Data to use:

════════════════

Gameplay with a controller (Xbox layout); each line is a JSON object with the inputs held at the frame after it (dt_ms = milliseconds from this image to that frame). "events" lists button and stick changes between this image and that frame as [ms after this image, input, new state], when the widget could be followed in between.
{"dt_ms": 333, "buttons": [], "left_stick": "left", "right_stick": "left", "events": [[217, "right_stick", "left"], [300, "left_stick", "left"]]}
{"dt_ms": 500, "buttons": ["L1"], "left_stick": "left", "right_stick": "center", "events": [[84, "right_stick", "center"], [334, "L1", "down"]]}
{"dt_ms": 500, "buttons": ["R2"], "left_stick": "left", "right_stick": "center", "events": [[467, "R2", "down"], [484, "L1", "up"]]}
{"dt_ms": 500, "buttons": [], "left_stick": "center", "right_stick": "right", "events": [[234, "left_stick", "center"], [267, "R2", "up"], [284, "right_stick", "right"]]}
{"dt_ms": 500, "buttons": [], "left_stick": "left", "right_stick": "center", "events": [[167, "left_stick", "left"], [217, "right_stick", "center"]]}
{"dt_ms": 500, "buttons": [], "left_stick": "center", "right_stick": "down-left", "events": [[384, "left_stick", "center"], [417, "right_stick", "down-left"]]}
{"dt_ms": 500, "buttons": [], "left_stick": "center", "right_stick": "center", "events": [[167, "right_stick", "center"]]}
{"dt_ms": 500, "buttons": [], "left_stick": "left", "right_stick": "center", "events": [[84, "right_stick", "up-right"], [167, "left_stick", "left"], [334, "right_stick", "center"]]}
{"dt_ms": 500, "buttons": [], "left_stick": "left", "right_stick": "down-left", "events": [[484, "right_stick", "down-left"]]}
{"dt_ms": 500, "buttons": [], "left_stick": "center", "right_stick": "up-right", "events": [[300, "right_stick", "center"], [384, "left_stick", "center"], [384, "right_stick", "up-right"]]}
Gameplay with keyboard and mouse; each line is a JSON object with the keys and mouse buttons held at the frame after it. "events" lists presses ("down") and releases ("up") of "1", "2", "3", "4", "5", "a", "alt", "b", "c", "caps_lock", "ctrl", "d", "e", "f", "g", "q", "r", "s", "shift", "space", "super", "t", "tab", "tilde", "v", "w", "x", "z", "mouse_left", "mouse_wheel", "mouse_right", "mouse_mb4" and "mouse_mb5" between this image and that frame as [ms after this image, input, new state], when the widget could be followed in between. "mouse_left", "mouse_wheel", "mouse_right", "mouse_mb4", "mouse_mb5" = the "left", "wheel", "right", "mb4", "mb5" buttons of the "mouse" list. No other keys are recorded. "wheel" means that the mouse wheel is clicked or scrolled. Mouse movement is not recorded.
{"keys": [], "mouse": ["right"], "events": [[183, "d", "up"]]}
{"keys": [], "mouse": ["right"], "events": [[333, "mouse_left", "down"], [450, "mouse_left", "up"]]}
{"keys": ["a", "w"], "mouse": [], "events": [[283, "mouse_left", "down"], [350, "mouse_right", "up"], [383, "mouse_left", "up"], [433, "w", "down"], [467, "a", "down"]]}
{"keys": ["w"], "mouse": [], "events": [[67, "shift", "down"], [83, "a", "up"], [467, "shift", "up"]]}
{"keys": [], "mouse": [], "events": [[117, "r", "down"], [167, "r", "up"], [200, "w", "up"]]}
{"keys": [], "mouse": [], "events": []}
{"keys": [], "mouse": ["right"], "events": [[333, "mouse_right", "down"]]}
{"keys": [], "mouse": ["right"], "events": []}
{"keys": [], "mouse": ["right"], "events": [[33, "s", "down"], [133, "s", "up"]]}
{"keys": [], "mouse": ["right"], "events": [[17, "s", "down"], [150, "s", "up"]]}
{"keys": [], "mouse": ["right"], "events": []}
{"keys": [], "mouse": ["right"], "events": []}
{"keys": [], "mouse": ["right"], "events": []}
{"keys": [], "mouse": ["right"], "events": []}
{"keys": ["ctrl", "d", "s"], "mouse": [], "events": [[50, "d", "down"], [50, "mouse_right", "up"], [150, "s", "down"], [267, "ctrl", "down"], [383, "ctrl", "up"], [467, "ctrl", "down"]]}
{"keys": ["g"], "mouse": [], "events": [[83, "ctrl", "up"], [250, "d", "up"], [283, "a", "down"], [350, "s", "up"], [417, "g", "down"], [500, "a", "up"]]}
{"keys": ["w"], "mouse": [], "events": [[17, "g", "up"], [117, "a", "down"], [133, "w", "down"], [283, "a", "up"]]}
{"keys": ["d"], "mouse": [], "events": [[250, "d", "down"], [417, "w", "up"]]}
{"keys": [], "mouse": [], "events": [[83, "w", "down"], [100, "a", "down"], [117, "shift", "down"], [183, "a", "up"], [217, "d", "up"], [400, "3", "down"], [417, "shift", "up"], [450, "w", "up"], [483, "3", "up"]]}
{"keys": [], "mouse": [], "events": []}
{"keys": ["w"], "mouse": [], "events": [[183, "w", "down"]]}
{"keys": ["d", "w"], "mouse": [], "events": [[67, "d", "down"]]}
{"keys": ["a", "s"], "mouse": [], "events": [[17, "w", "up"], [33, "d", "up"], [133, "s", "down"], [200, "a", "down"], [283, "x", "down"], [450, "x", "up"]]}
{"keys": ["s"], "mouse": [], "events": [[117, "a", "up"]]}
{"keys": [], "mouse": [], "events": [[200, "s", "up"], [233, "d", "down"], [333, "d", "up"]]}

════════════════

Your instructions:
The records above are to be printed out again exactly, without omission.

Output:
Gameplay with a controller (Xbox layout); each line is a JSON object with the inputs held at the frame after it (dt_ms = milliseconds from this image to that frame). "events" lists button and stick changes between this image and that frame as [ms after this image, input, new state], when the widget could be followed in between.
{"dt_ms": 333, "buttons": [], "left_stick": "left", "right_stick": "left", "events": [[217, "right_stick", "left"], [300, "left_stick", "left"]]}
{"dt_ms": 500, "buttons": ["L1"], "left_stick": "left", "right_stick": "center", "events": [[84, "right_stick", "center"], [334, "L1", "down"]]}
{"dt_ms": 500, "buttons": ["R2"], "left_stick": "left", "right_stick": "center", "events": [[467, "R2", "down"], [484, "L1", "up"]]}
{"dt_ms": 500, "buttons": [], "left_stick": "center", "right_stick": "right", "events": [[234, "left_stick", "center"], [267, "R2", "up"], [284, "right_stick", "right"]]}
{"dt_ms": 500, "buttons": [], "left_stick": "left", "right_stick": "center", "events": [[167, "left_stick", "left"], [217, "right_stick", "center"]]}
{"dt_ms": 500, "buttons": [], "left_stick": "center", "right_stick": "down-left", "events": [[384, "left_stick", "center"], [417, "right_stick", "down-left"]]}
{"dt_ms": 500, "buttons": [], "left_stick": "center", "right_stick": "center", "events": [[167, "right_stick", "center"]]}
{"dt_ms": 500, "buttons": [], "left_stick": "left", "right_stick": "center", "events": [[84, "right_stick", "up-right"], [167, "left_stick", "left"], [334, "right_stick", "center"]]}
{"dt_ms": 500, "buttons": [], "left_stick": "left", "right_stick": "down-left", "events": [[484, "right_stick", "down-left"]]}
{"dt_ms": 500, "buttons": [], "left_stick": "center", "right_stick": "up-right", "events": [[300, "right_stick", "center"], [384, "left_stick", "center"], [384, "right_stick", "up-right"]]}
Gameplay with keyboard and mouse; each line is a JSON object with the keys and mouse buttons held at the frame after it. "events" lists presses ("down") and releases ("up") of "1", "2", "3", "4", "5", "a", "alt", "b", "c", "caps_lock", "ctrl", "d", "e", "f", "g", "q", "r", "s", "shift", "space", "super", "t", "tab", "tilde", "v", "w", "x", "z", "mouse_left", "mouse_wheel", "mouse_right", "mouse_mb4" and "mouse_mb5" between this image and that frame as [ms after this image, input, new state], when the widget could be followed in between. "mouse_left", "mouse_wheel", "mouse_right", "mouse_mb4", "mouse_mb5" = the "left", "wheel", "right", "mb4", "mb5" buttons of the "mouse" list. No other keys are recorded. "wheel" means that the mouse wheel is clicked or scrolled. Mouse movement is not recorded.
{"keys": [], "mouse": ["right"], "events": [[183, "d", "up"]]}
{"keys": [], "mouse": ["right"], "events": [[333, "mouse_left", "down"], [450, "mouse_left", "up"]]}
{"keys": ["a", "w"], "mouse": [], "events": [[283, "mouse_left", "down"], [350, "mouse_right", "up"], [383, "mouse_left", "up"], [433, "w", "down"], [467, "a", "down"]]}
{"keys": ["w"], "mouse": [], "events": [[67, "shift", "down"], [83, "a", "up"], [467, "shift", "up"]]}
{"keys": [], "mouse": [], "events": [[117, "r", "down"], [167, "r", "up"], [200, "w", "up"]]}
{"keys": [], "mouse": [], "events": []}
{"keys": [], "mouse": ["right"], "events": [[333, "mouse_right", "down"]]}
{"keys": [], "mouse": ["right"], "events": []}
{"keys": [], "mouse": ["right"], "events": [[33, "s", "down"], [133, "s", "up"]]}
{"keys": [], "mouse": ["right"], "events": [[17, "s", "down"], [150, "s", "up"]]}
{"keys": [], "mouse": ["right"], "events": []}
{"keys": [], "mouse": ["right"], "events": []}
{"keys": [], "mouse": ["right"], "events": []}
{"keys": [], "mouse": ["right"], "events": []}
{"keys": ["ctrl", "d", "s"], "mouse": [], "events": [[50, "d", "down"], [50, "mouse_right", "up"], [150, "s", "down"], [267, "ctrl", "down"], [383, "ctrl", "up"], [467, "ctrl", "down"]]}
{"keys": ["g"], "mouse": [], "events": [[83, "ctrl", "up"], [250, "d", "up"], [283, "a", "down"], [350, "s", "up"], [417, "g", "down"], [500, "a", "up"]]}
{"keys": ["w"], "mouse": [], "events": [[17, "g", "up"], [117, "a", "down"], [133, "w", "down"], [283, "a", "up"]]}
{"keys": ["d"], "mouse": [], "events": [[250, "d", "down"], [417, "w", "up"]]}
{"keys": [], "mouse": [], "events": [[83, "w", "down"], [100, "a", "down"], [117, "shift", "down"], [183, "a", "up"], [217, "d", "up"], [400, "3", "down"], [417, "shift", "up"], [450, "w", "up"], [483, "3", "up"]]}
{"keys": [], "mouse": [], "events": []}
{"keys": ["w"], "mouse": [], "events": [[183, "w", "down"]]}
{"keys": ["d", "w"], "mouse": [], "events": [[67, "d", "down"]]}
{"keys": ["a", "s"], "mouse": [], "events": [[17, "w", "up"], [33, "d", "up"], [133, "s", "down"], [200, "a", "down"], [283, "x", "down"], [450, "x", "up"]]}
{"keys": ["s"], "mouse": [], "events": [[117, "a", "up"]]}
{"keys": [], "mouse": [], "events": [[200, "s", "up"], [233, "d", "down"], [333, "d", "up"]]}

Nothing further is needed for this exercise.